Extract every line of the data below that contains the string "from", copying each line in full. Matching is case-sensitive.

+++++

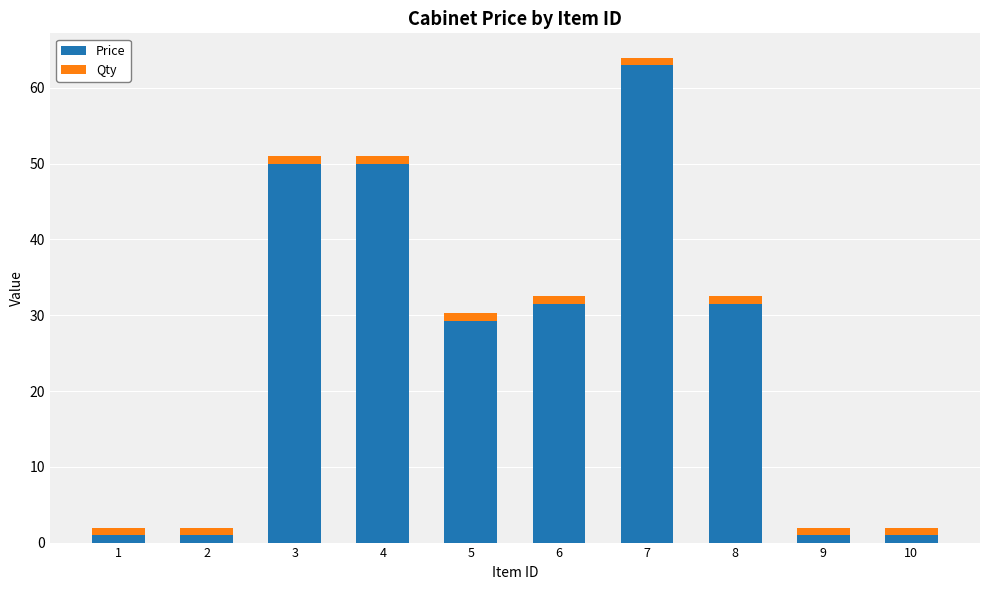

What is the average value of the Price series?

25.9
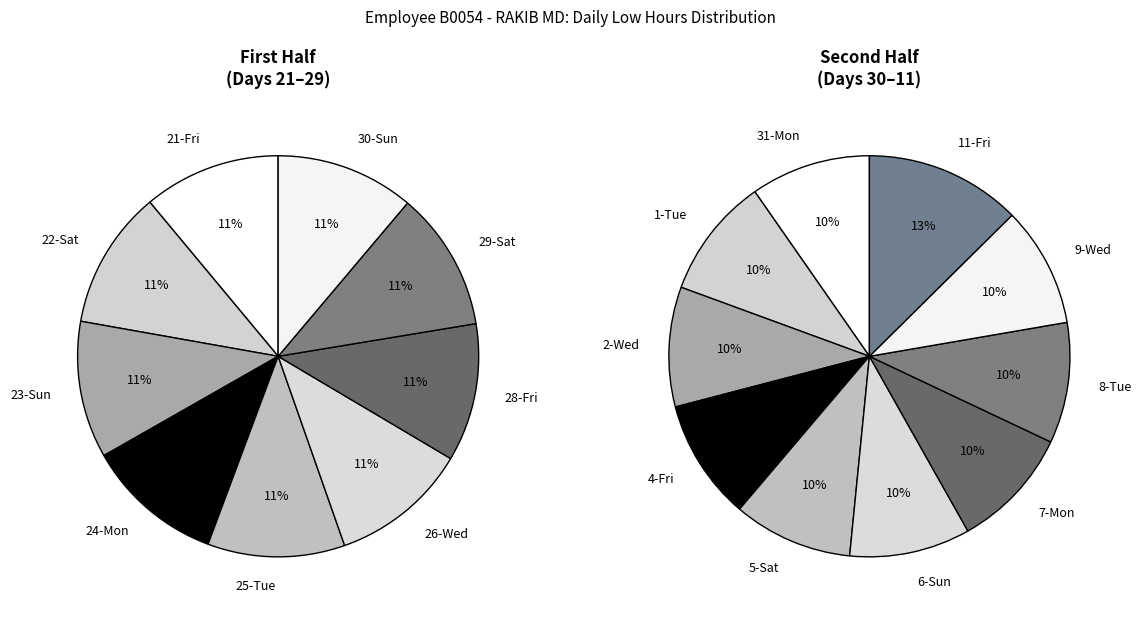

What is the change in value from 5-Sat to 7-Mon?

+0.2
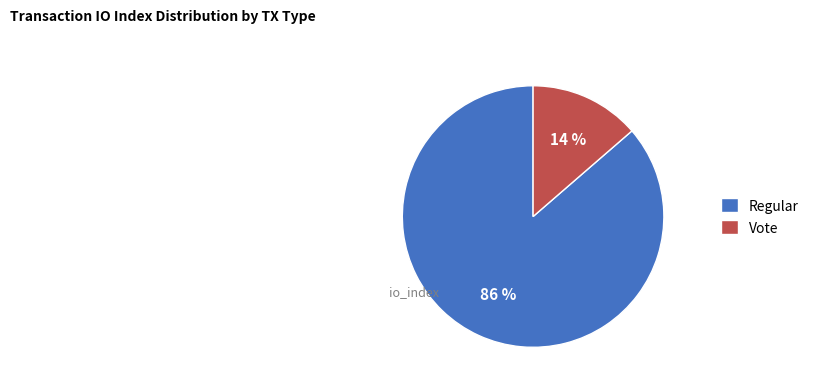

Rank the categories by value from lowest to highest.

Vote, Regular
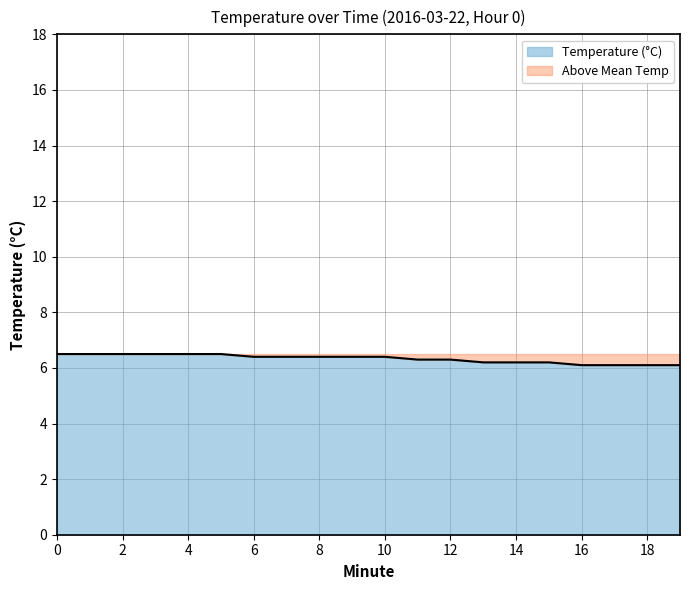

Which has a higher value, 11 or 18?

11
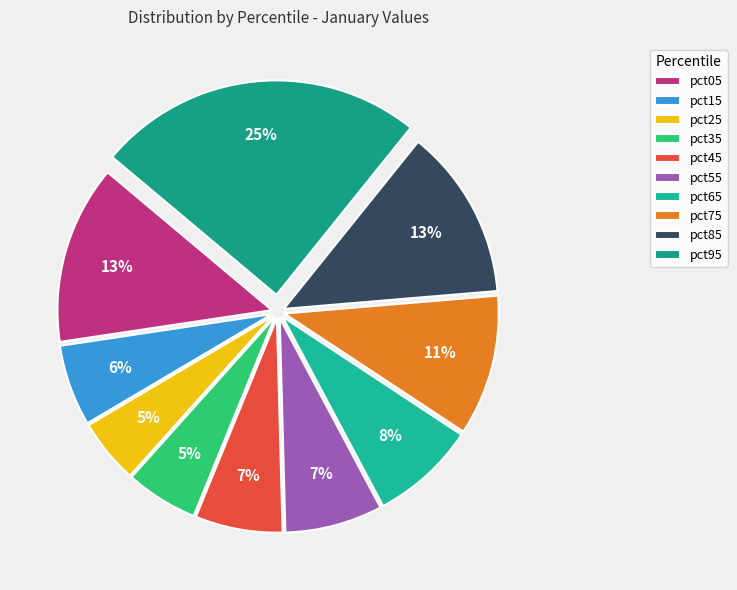

Is it true that pct05 is 23% of the pie?

False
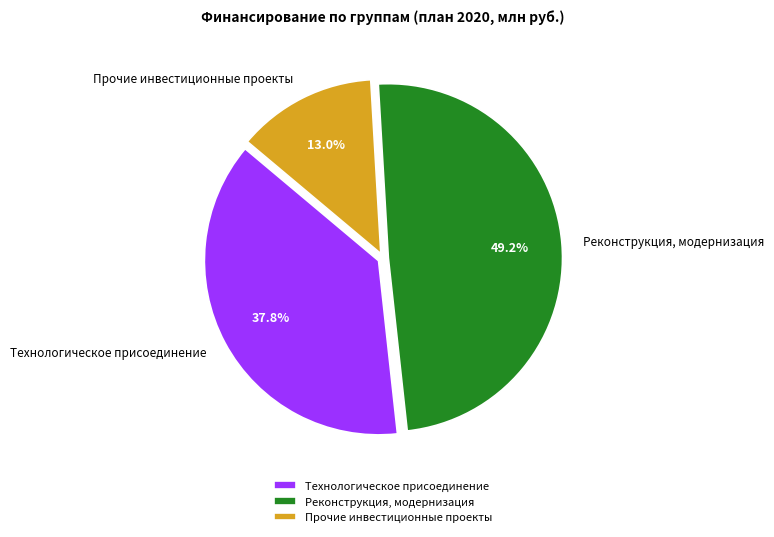

What percentage is NOT represented by Технологическое присоединение?

62.2%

+++++

EXERCISE ANSWER:
What is the change in value from 5-Sat to 7-Mon?
Rank the categories by value from lowest to highest.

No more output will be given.